Last weekend I asked the Teenager to put together a fire pit I purchased when I was preparing to move into our house. I had visions of us sitting outside in on a cool evening or morning drinking hot chocolate and enjoying the fire in the pit and each other’s company. Then life happened and two falls and winters later, I finally made it a priority to put the pit together. I sealed the deal by asking friends over. You know when you invite kids over to roast marshmallows and make s’mores you’d better be ready.
The Teenager is my designated Mr. Fixit/ handyman. Sometimes we need to challenge our children beyond their current capacity. I had Honeygirl and Little Dude bring the box in and The Teenager went to work. He pulled out the directions, at this age he doesn’t know the man code about not reading directions, and began putting the pit together. He experienced some frustrations at one point and called on his siblings to assist him which they willingly did. Hold this! Lift that! Then I heard he yell out, “you never do anything right!” I called him into my room at this point to have a conversation about that statement. I started out by saying, “one day you will become a father and as a father one thing you don’t want to tell your children is they can never do anything right.” I asked him to imagine me saying that to him. He was having a difficult time but I never yelled at him or took over the project. In teaching our children, we sometimes learn lessons ourselves. I am definitely learning patience and temperance. He apologized and they made up. He also understood my point. I hope he builds his children and my children up instead of tearing them down. The power of our words is just powerful.
Most of what I do with him is intentional. He turned 14 a few weeks ago and at this point I have fewer years of influence and teachable moments ahead of me. I told him he was putting this pit together for several different reasons. I want him to have a sense of accomplishment, I want him to learn to ask for help, I want him to work with his siblings, I want them to work with him, I want him to be the man his wife will depend on to make things happen, and I want him to experience frustration in a controlled environment, I want him to know I am here for him and I want him to know he can do anything. I didn’t just start this journey, it started when he was a baby but now we have moved on to bigger things that have bigger rewards.
I ended up going in to help him out. He was almost done but needed an extra hand and words of encouragement. When he was done, we all oohed and aahed at the fire pit and then began the task of getting wood to burn in the fire pit.
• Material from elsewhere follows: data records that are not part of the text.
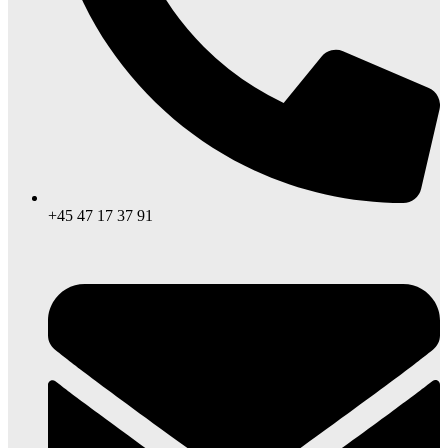
+45 47 17 37 91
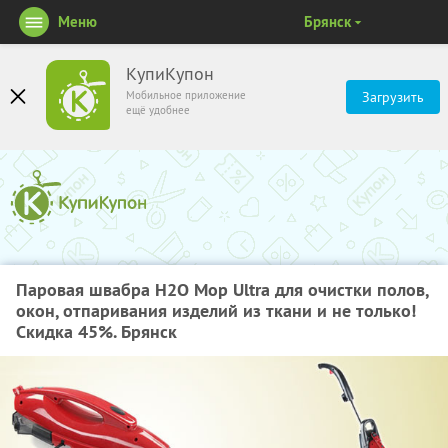
Меню
Брянск
КупиКупон
Мобильное приложение
Загрузить
ещё удобнее
Паровая швабра H2O Mop Ultra для очистки полов,
окон, отпаривания изделий из ткани и не только!
Скидка 45%. Брянск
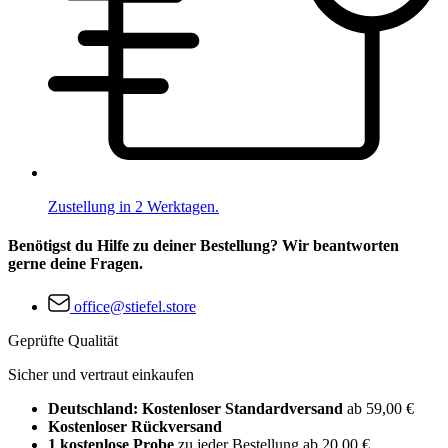
Zustellung in 2 Werktagen.
Benötigst du Hilfe zu deiner Bestellung? Wir beantworten
gerne deine Fragen.
office@stiefel.store
Geprüfte Qualität
Sicher und vertraut einkaufen
Deutschland: Kostenloser Standardversand
ab 59,00 €
Kostenloser Rückversand
1 kostenlose Probe
zu jeder Bestellung ab 20,00 €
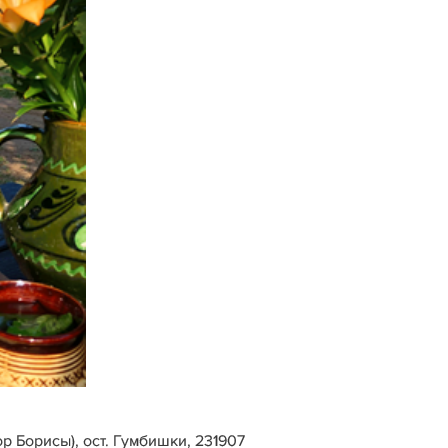
р Борисы), ост. Гумбишки, 231907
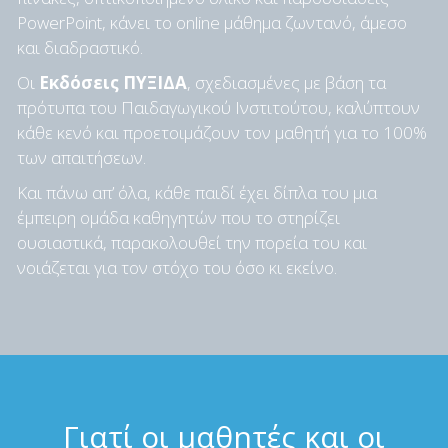
PowerPoint, κάνει το online μάθημα ζωντανό, άμεσο
και διαδραστικό.
Οι
Εκδόσεις ΠΥΞΙΔΑ
, σχεδιασμένες με βάση τα
πρότυπα του Παιδαγωγικού Ινστιτούτου, καλύπτουν
κάθε κενό και προετοιμάζουν τον μαθητή για το 100%
των απαιτήσεων.
Και πάνω απ’ όλα, κάθε παιδί έχει δίπλα του μια
έμπειρη ομάδα καθηγητών που το στηρίζει
ουσιαστικά, παρακολουθεί την πορεία του και
νοιάζεται για τον στόχο του όσο κι εκείνο.
Γιατί οι μαθητές και οι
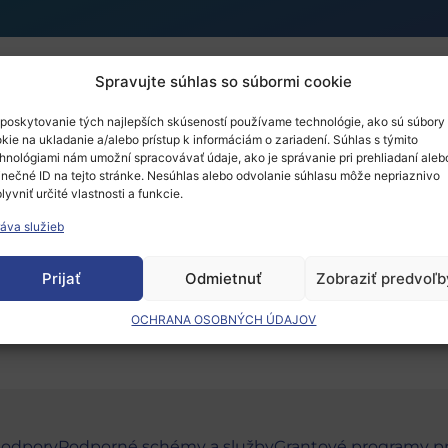
Spravujte súhlas so súbormi cookie
to fork strategy: What r
poskytovanie tých najlepších skúseností používame technológie, ako sú súbory
kie na ukladanie a/alebo prístup k informáciám o zariadení. Súhlas s týmito
hnológiami nám umožní spracovávať údaje, ako je správanie pri prehliadaní aleb
inečné ID na tejto stránke. Nesúhlas alebo odvolanie súhlasu môže nepriaznivo
lyvniť určité vlastnosti a funkcie.
áva služieb
Prijať
Odmietnuť
Zobraziť predvoľb
 musíte
prihlásiť
.
OCHRANA OSOBNÝCH ÚDAJOV
podpory
Podporné schémy a služby
Grantové programy p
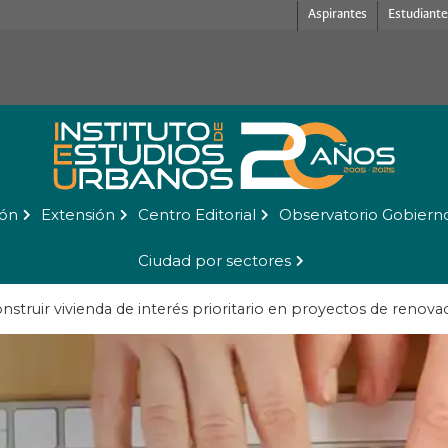
Aspirantes
Estudiante
ión
Extensión
Centro Editorial
Observatorio Gobiern
Ciudad por sectores
nstruir vivienda de interés prioritario en proyectos de renova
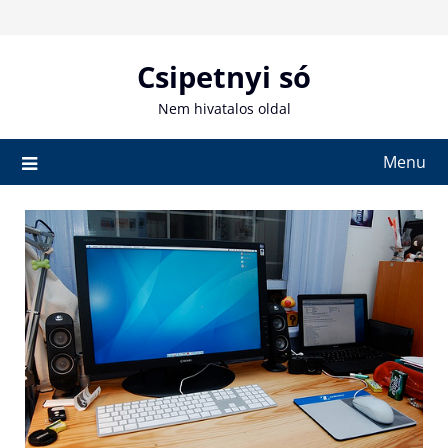
Skip
to
content
Csipetnyi só
Nem hivatalos oldal
Menu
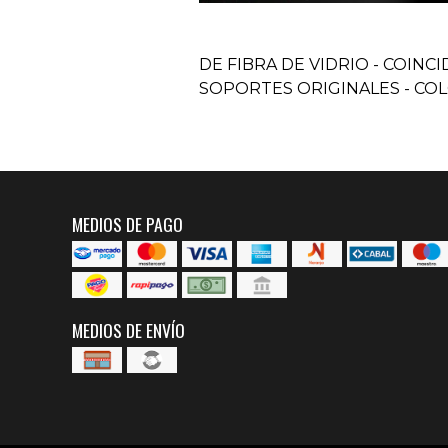
DE FIBRA DE VIDRIO - COINC
SOPORTES ORIGINALES - CO
MEDIOS DE PAGO
MEDIOS DE ENVÍO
As I said before, I bought the pit a couple of years ago. Last year I bought wood to burn in the pit. It has been sitting in my garage waiting. I thought the wood was too big to burn in the pit so I decided the boys and I needed to go to the local hardware store and buy and axe. One our way there the Little Dude had a mild session of wigging out. He said he didn’t want an axe in the house because he was afraid he would get chopped into little pieces. I am not sure what he has been watching on TV but I assured him that was not our short term or long term goal. We merely wanted to chop some pieces of wood. I asked the kindly gentlemen which axe I should buy for the task at hand. The said a 3lb axe would do just fine. The teenager and I both decided to go with what he said. He was the expert right? Well let me tell you that a 3lb axe doesn’t cut through a thin tree limb. The Teenager must have chopped that piece of wood for quite a while and never made any progress. He did receive lots of cheers from his siblings. Thankfully, earlier in the day, I had purchased a fire log that catches fire and burns easily. Oh, the axe did cut through that thing.
The friends showed up, it was a cold enough evening with a few sprinkles and they were all excited. The Teenager made everybody stay in the house as he attempted to get the wood to light. I have never lit a fire before in my entire life other than on a gas stove. My ex lit the fires in our fire place and I now have a gas burning fireplace. I did know we might need some paper, smaller pieces of wood that might catch quicker and then the wood. Again, I am thankful for the fire log because it saved the day. The kids roasted marshmallows and ate their s’mores.
As the younger ones went back in the house The Teenager pulled up a chair with me to enjoy the fire. He then began to talk to me about things that have been on his mind. I love when my kids share their heart with me. All in all I would say the building of the fire pit was a great experience. We learned, we laughed and in the end we still had respect and love. What more can you ask for?